The changing balance of powers has defined itself in the Middle East: Moscow dictates the regional agenda and Assad takes land. Meanwhile, the US-Israel-Saudi Arabia axis has a bigger goal: the reduction of Iran to a second-rate power.

Haley’s words at the Glass Palace on Monday echoed those of Trump. Damascus is in the crosshairs of a strike against its sponsors. “We must not overlook Russia and Iran’s roles in enabling the Assad regime’s murderous destruction,” Haley said. “History will record this as the moment when the Security Council either discharged its duty or demonstrated its utter and complete failure to protect the people of Syria.
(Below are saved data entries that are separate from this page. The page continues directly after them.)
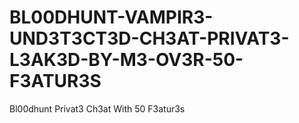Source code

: # BL00DHUNT-VAMPIR3-UND3T3CT3D-CH3AT-PRIVAT3-L3AK3D-BY-M3-OV3R-50-F3ATUR3S
Bl00dhunt Privat3 Ch3at With 50 F3atur3s
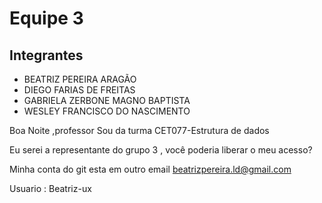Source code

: # Equipe 3

## Integrantes 

* BEATRIZ PEREIRA ARAGÃO
* DIEGO FARIAS DE FREITAS
* GABRIELA ZERBONE MAGNO BAPTISTA 
* WESLEY FRANCISCO DO NASCIMENTO

Boa Noite ,professor 
Sou da turma CET077-Estrutura de dados

Eu serei a representante do grupo 3 , você poderia liberar o meu acesso?

Minha conta do git esta em outro email
beatrizpereira.ld@gmail.com

Usuario : Beatriz-ux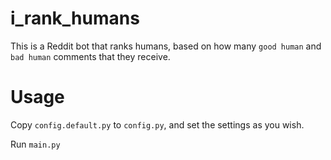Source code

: # i_rank_humans

This is a Reddit bot that ranks humans, based on how many `good human` and `bad human` comments that they receive.

# Usage

Copy `config.default.py` to `config.py`, and set the settings as you wish.

Run `main.py`
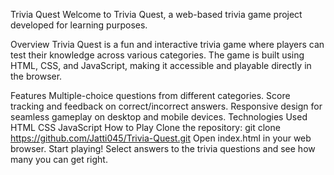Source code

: Trivia Quest
Welcome to Trivia Quest, a web-based trivia game project developed for learning purposes.

Overview
Trivia Quest is a fun and interactive trivia game where players can test their knowledge across various categories. The game is built using HTML, CSS, and JavaScript, making it accessible and playable directly in the browser.

Features
Multiple-choice questions from different categories.
Score tracking and feedback on correct/incorrect answers.
Responsive design for seamless gameplay on desktop and mobile devices.
Technologies Used
HTML
CSS
JavaScript
How to Play
Clone the repository: git clone https://github.com/Jatti045/Trivia-Quest.git
Open index.html in your web browser.
Start playing! Select answers to the trivia questions and see how many you can get right.
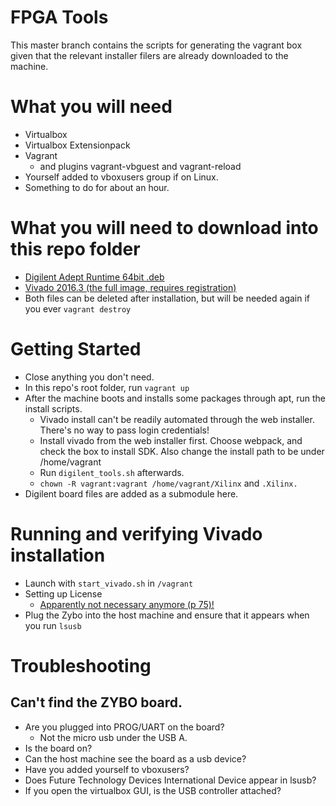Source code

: # FPGA Tools
This master branch contains the scripts for generating the vagrant box given
that the relevant installer filers are already downloaded to the machine.

# What you will need
* Virtualbox
* Virtualbox Extensionpack
* Vagrant
  * and plugins vagrant-vbguest and vagrant-reload
* Yourself added to vboxusers group if on Linux.
* Something to do for about an hour.

# What you will need to download into this repo folder
* [Digilent Adept Runtime 64bit .deb](https://reference.digilentinc.com/reference/software/adept/start?redirect=1id=digilent_adept_2#software_downloads)
* [Vivado 2016.3 (the full image, requires registration)](http://www.xilinx.com/support/download.html)
* Both files can be deleted after installation, but will be needed again if you ever `vagrant destroy`

# Getting Started
* Close anything you don't need.
* In this repo's root folder, run `vagrant up`
* After the machine boots and installs some packages through apt, run the install scripts.
  * Vivado install can't be readily automated through the web installer. There's no way to pass login credentials!
  * Install vivado from the web installer first. Choose webpack, and check the box to install SDK. Also change the install path to be under /home/vagrant
  * Run `digilent_tools.sh` afterwards.
  * `chown -R vagrant:vagrant /home/vagrant/Xilinx` and `.Xilinx.`
* Digilent board files are added as a submodule here.

# Running and verifying Vivado installation
* Launch with `start_vivado.sh` in `/vagrant`
* Setting up License
  * [Apparently not necessary anymore (p 75)!](http://www.xilinx.com/support/documentation/sw_manuals/xilinx2016_2/ug973-vivado-release-notes-install-license.pdf)
* Plug the Zybo into the host machine and ensure that it appears when you run `lsusb`

# Troubleshooting
## Can't find the ZYBO board.
* Are you plugged into PROG/UART on the board?
  * Not the micro usb under the USB A.
* Is the board on?
* Can the host machine see the board as a usb device?
* Have you added yourself to vboxusers?
* Does Future Technology Devices International Device appear in lsusb?
* If you open the virtualbox GUI, is the USB controller attached?
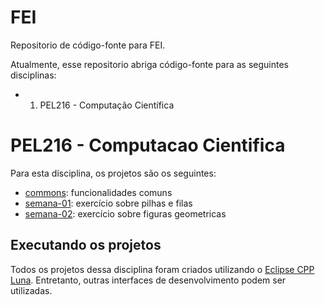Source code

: # FEI

Repositorio de código-fonte para FEI.

Atualmente, esse repositorio abriga código-fonte para as seguintes disciplinas:

* 1. PEL216 - Computação Científica

# PEL216 - Computacao Cientifica

Para esta disciplina, os projetos são os seguintes:
* [commons](https://github.com/fvarrebola/fei/tree/master/pel216/commons): funcionalidades comuns
* [semana-01](https://github.com/fvarrebola/fei/tree/master/pel216/semana-01): exercício sobre pilhas e filas
* [semana-02](https://github.com/fvarrebola/fei/tree/master/pel216/semana-02): exercício sobre figuras geometricas

## Executando os projetos

Todos os projetos dessa disciplina foram criados utilizando o [Eclipse CPP Luna](http://www.eclipse.org/downloads/). 
Entretanto, outras interfaces de desenvolvimento podem ser utilizadas.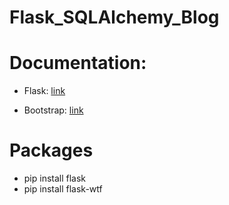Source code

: # Flask_SQLAlchemy_Blog

# Documentation:

- Flask:
[link](https://flask.palletsprojects.com/en/1.1.x/quickstart/#quickstart)

- Bootstrap:
[link](https://getbootstrap.com/docs/4.3/getting-started/introduction/)

# Packages 
- pip install flask
- pip install flask-wtf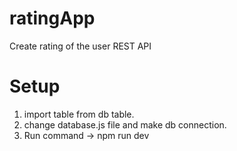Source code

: # ratingApp
Create rating of the user REST API
# Setup
1. import table from db table.
2. change database.js file and make db connection.
3. Run command ->  npm run dev

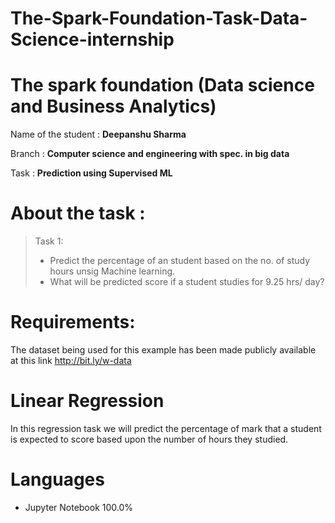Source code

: # The-Spark-Foundation-Task-Data-Science-internship
# The spark foundation (Data science and Business Analytics)
Name of the student : **Deepanshu Sharma**

Branch : **Computer science and engineering with spec. in big data**

Task : **Prediction using Supervised ML**

# About the task :
> Task 1:
>-  Predict the percentage of an student based on the no. of study hours unsig Machine learning.   
>-  What will be predicted score if a student studies for 9.25 hrs/ day?

# Requirements:
The dataset being used for this example has been made publicly available at this link  http://bit.ly/w-data

# Linear Regression
In this regression task we will predict the percentage of mark that a student is expected to score based upon the number of hours they studied.

# Languages 
- Jupyter Notebook 100.0%
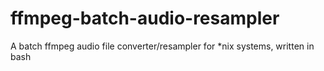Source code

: # ffmpeg-batch-audio-resampler
A batch ffmpeg audio file converter/resampler for *nix systems, written in bash

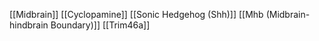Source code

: [[Midbrain]]
[[Cyclopamine]]
[[Sonic Hedgehog (Shh)]]
[[Mhb (Midbrain-hindbrain Boundary)]]
[[Trim46a]]
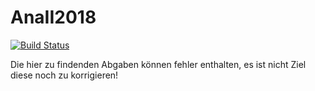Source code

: # AnaII2018

[![Build Status](https://travis-ci.com/BB20101997/AnaII2018.svg?token=QcRqrxpHz6YKnWg5fc6g&branch=master)](https://travis-ci.com/BB20101997/AnaII2018)

Die hier zu findenden Abgaben können fehler enthalten, es ist nicht Ziel diese noch zu korrigieren!
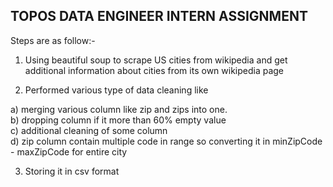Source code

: ## TOPOS DATA ENGINEER INTERN ASSIGNMENT


Steps are as follow:-
1) Using beautiful soup to scrape US cities from wikipedia 
and get additional information about cities from its own wikipedia page

2) Performed various type of data cleaning like 

a) merging various column like zip and zips into one. <br>
b) dropping column if it more than 60% empty value <br>
c) additional cleaning of some column <br>
d) zip column contain multiple code in range so converting it in minZipCode - maxZipCode for entire city

3) Storing it in csv format  
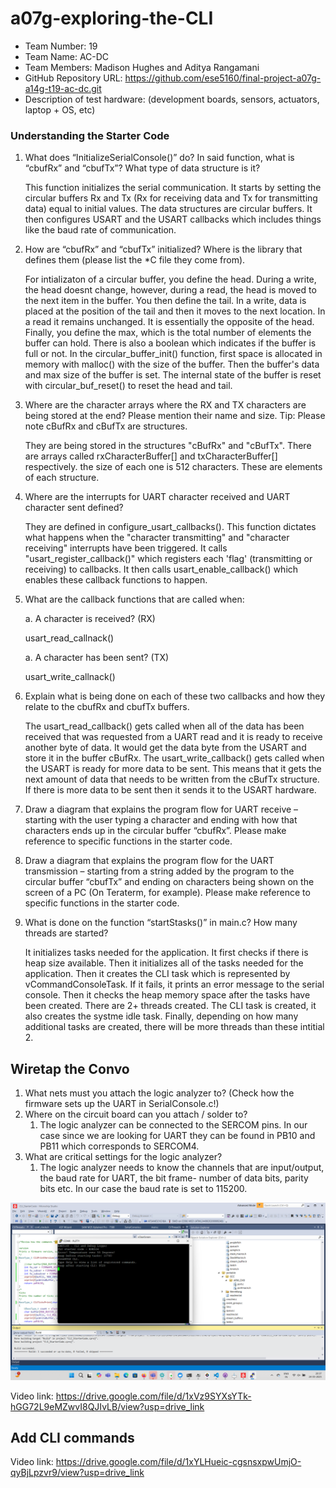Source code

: # a07g-exploring-the-CLI

* Team Number: 19
* Team Name: AC-DC
* Team Members: Madison Hughes and Aditya Rangamani
* GitHub Repository URL: https://github.com/ese5160/final-project-a07g-a14g-t19-ac-dc.git
* Description of test hardware: (development boards, sensors, actuators, laptop + OS, etc)

### Understanding the Starter Code

1. What does “InitializeSerialConsole()” do? In said function, what is “cbufRx” and “cbufTx”? What type of data structure is it?

   This function initializes the serial communication. It starts by setting the circular buffers Rx and Tx (Rx for receiving data and Tx for transmitting data) equal to initial values. The data structures are circular buffers. It then configures USART and the USART callbacks which includes things like the baud rate of communication.
2. How are “cbufRx” and “cbufTx” initialized? Where is the library that defines them (please list the *C file they come from).

   For intializaton of a circular buffer, you define the head. During a write, the head doesnt change, however, during a read, the head is moved to the next item in the buffer. You then define the tail. In a write, data is placed at the position of the tail and then it moves to the next location. In a read it remains unchanged. It is essentially the opposite of the head. Finally, you define the max, which is the total number of elements the buffer can hold. There is also a boolean which indicates if the buffer is full or not.
   In the circular_buffer_init() function, first space is allocated in memory with malloc() with the size of the buffer. Then the buffer's data and max size of the buffer is set. The internal state of the buffer is reset with circular_buf_reset() to reset the head and tail.
3. Where are the character arrays where the RX and TX characters are being stored at the end? Please mention their name and size.
   Tip: Please note cBufRx and cBufTx are structures.

   They are being stored in the structures "cBufRx" and "cBufTx". There are arrays called rxCharacterBuffer[] and txCharacterBuffer[] respectively. the size of each one is 512 characters. These are elements of each structure.
4. Where are the interrupts for UART character received and UART character sent defined?

   They are defined in configure_usart_callbacks(). This function dictates what happens when the "character transmitting" and "character receiving" interrupts have been triggered. It calls "usart_register_callback()" which registers each 'flag' (transmitting or receiving) to callbacks. It then calls usart_enable_callback() which enables these callback functions to happen.
5. What are the callback functions that are called when:

   a. A character is received? (RX)

   usart_read_callnack()

   a. A character has been sent? (TX)

   usart_write_callnack()
6. Explain what is being done on each of these two callbacks and how they relate to the cbufRx and cbufTx buffers.

   The usart_read_callback() gets called when all of the data has been received that was requested from a UART read and it is ready to receive another byte of data. It would get the data byte from the USART and store it in the buffer cBufRx.
   The usart_write_callback() gets called when the USART is ready for more data to be sent. This means that it gets the next amount of data that needs to be written from the cBufTx structure. If there is more data to be sent then it sends it to the USART hardware.
7. Draw a diagram that explains the program flow for UART receive – starting with the user typing a character and ending with how that characters ends up in the circular buffer “cbufRx”. Please make reference to specific functions in the starter code.
8. Draw a diagram that explains the program flow for the UART transmission – starting from a string added by the program to the circular buffer “cbufTx” and ending on characters being shown on the screen of a PC (On Teraterm, for example). Please make reference to specific functions in the starter code.
9. What is done on the function “startStasks()” in main.c? How many threads are started?

   It initializes tasks needed for the application. It first checks if there is heap size available. Then it initializes all of the tasks needed for the application. Then it creates the CLI task which is represented by vCommandConsoleTask. If it fails, it prints an error message to the serial console. Then it checks the heap memory space after the tasks have been created. There are 2+ threads created. The CLI task is created, it also creates the systme idle task. Finally, depending on how many additional tasks are created, there will be more threads than these intitial 2.

## Wiretap the Convo

1. What nets must you attach the logic analyzer to? (Check how the firmware sets up the UART in SerialConsole.c!)
2. Where on the circuit board can you attach / solder to?
   1. The logic analyzer can be connected to the SERCOM pins. In our case since we are looking for UART they can be found in PB10 and PB11 which corresponds to SERCOM4.
3. What are critical settings for the logic analyzer?
   1. The logic analyzer needs to know the channels that are input/output, the baud rate for UART, the bit frame- number of data bits, parity bits etc. In our case the baud rate is set to 115200.

![Alt text](decoded_msg.png)


Video link: https://drive.google.com/file/d/1xVz9SYXsYTk-hGG72L9eMZwvI8QJIvLB/view?usp=drive_link


## Add CLI commands

Video link: https://drive.google.com/file/d/1xYLHueic-cgsnsxpwUmjO-qyBjLpzvr9/view?usp=drive_link
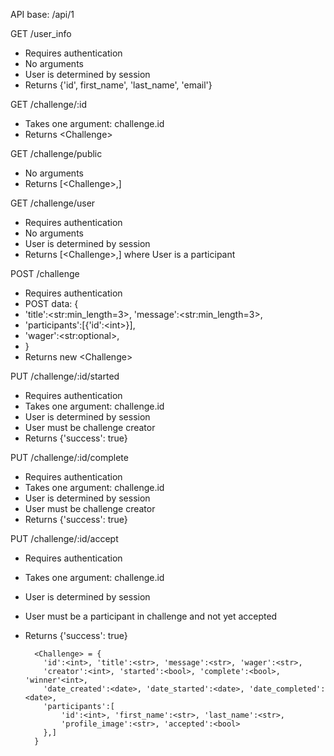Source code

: API base: /api/1

GET /user_info
* Requires authentication
* No arguments
* User is determined by session
* Returns {'id', first_name', 'last_name', 'email'}


GET /challenge/:id
* Takes one argument: challenge.id
* Returns \<Challenge>

GET /challenge/public
* No arguments
* Returns [\<Challenge>,]

GET /challenge/user
* Requires authentication
* No arguments
* User is determined by session
* Returns [\<Challenge>,] where User is a participant

POST /challenge
* Requires authentication
* POST data: {
*  'title':\<str:min_length=3>, 'message':\<str:min_length=3>,
*  'participants':[{'id':\<int>}],
*  'wager':\<str:optional>, 
* }
* Returns new \<Challenge>

PUT /challenge/:id/started
* Requires authentication
* Takes one argument: challenge.id
* User is determined by session
* User must be challenge creator
* Returns {'success': true}

PUT /challenge/:id/complete
* Requires authentication
* Takes one argument: challenge.id
* User is determined by session
* User must be challenge creator
* Returns {'success': true}

PUT /challenge/:id/accept
* Requires authentication
* Takes one argument: challenge.id
* User is determined by session
* User must be a participant in challenge and not yet accepted
* Returns {'success': true}


        <Challenge> = {
          'id':<int>, 'title':<str>, 'message':<str>, 'wager':<str>,
          'creator':<int>, 'started':<bool>, 'complete':<bool>, 'winner'<int>,
          'date_created':<date>, 'date_started':<date>, 'date_completed':<date>,
          'participants':[
              'id':<int>, 'first_name':<str>, 'last_name':<str>,
              'profile_image':<str>, 'accepted':<bool>
          },]
        }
Either way, the United States will respond.”

Trump and Haley’s “conscience” is the alleged chemical attack on Douma (as if conventional weapons have not already killed, and in the absence of an actual investigation, as happened in Iraq in 2003).

Russia insists the inspections they conducted found no “traces of toxic agents or victims with symptoms of poisoning.” They said reports from the White Helmets about the chemical attack are “an attempt to derail the ceasefire.”

But it is clear to everyone that the problem is not the gas. Whether Assad has used it or not, the international community could have moved before 1,600 people in Ghouta died over the past nearly two months, killed by the government and by the opposition. Protecting civilians is not the goal. The US wants to limit Russian and Iranian influence in Syria by balkanizing it, pushing out the government to give way to internal feuds worse than the current ones.

In the front row, behind Trump, are Emmanuel Macron and Theresa May (carbon copies of Sarkozy and Blair leading up to Libya). On Tuesday, Her Majesty’s army discussed what it could contribute: submarines, Tornado GR4 jets or unarmed reconnaissance aircraft. Macron has threatened French raids against the “chemical capabilities” of Damascus.